**WHAT YOU HAVE TO DO:** The records should be repeated word for word, pictures excluded.

Page images and extracted text
# # # # # # #
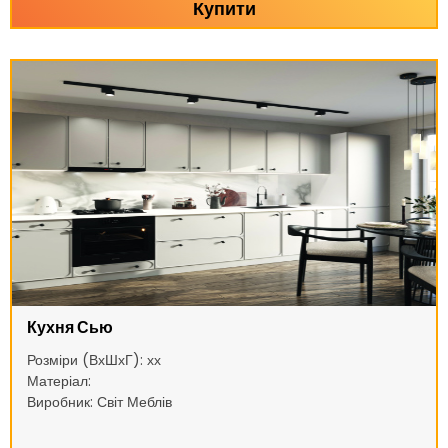
Купити
Кухня Сью
Розміри (ВхШхГ): хх
Матеріал:
Виробник: Світ Меблів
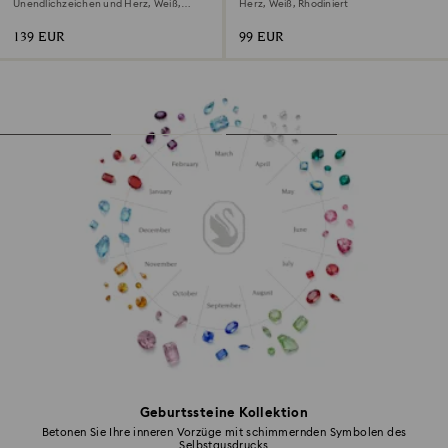
Unendlichzeichen und Herz, Weiß,
Herz, Weiß, Rhodiniert
Metallmix
139 EUR
99 EUR
Geburtssteine Kollektion
Betonen Sie Ihre inneren Vorzüge mit schimmernden Symbolen des
Selbstausdrucks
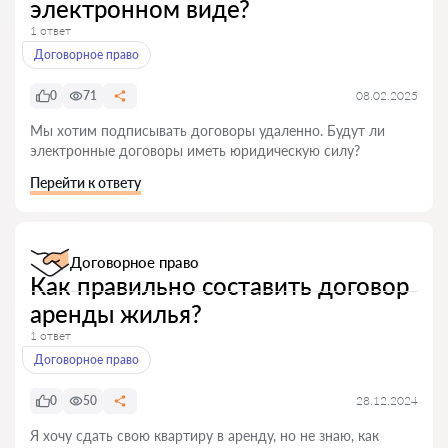
электронном виде?
1 ответ
Договорное право
0
71
08.02.2025
Мы хотим подписывать договоры удаленно. Будут ли
электронные договоры иметь юридическую силу?
Перейти к ответу
Договорное право
Как правильно составить договор
аренды жилья?
1 ответ
Договорное право
0
50
28.12.2024
Я хочу сдать свою квартиру в аренду, но не знаю, как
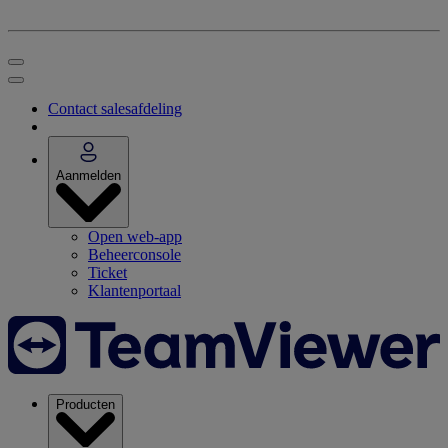
Contact salesafdeling
Aanmelden
Open web-app
Beheerconsole
Ticket
Klantenportaal
Producten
# # # # # # #
**WRITTEN ANSWER:**
Купити
Кухня Сью
Розміри (ВхШхГ): хх
Матеріал:
Виробник: Світ Меблів
Unendlichzeichen und Herz, Weiß,
Herz, Weiß, Rhodiniert
Metallmix
139 EUR
99 EUR
Geburtssteine Kollektion
Betonen Sie Ihre inneren Vorzüge mit schimmernden Symbolen des
Selbstausdrucks
электронном виде?
1 ответ
Договорное право
0
71
08.02.2025
Мы хотим подписывать договоры удаленно. Будут ли
электронные договоры иметь юридическую силу?
Перейти к ответу
Договорное право
Как правильно составить договор
аренды жилья?
1 ответ
Договорное право
0
50
28.12.2024
Я хочу сдать свою квартиру в аренду, но не знаю, как
Contact salesafdeling
Aanmelden
Open web-app
Beheerconsole
Ticket
Klantenportaal
Producten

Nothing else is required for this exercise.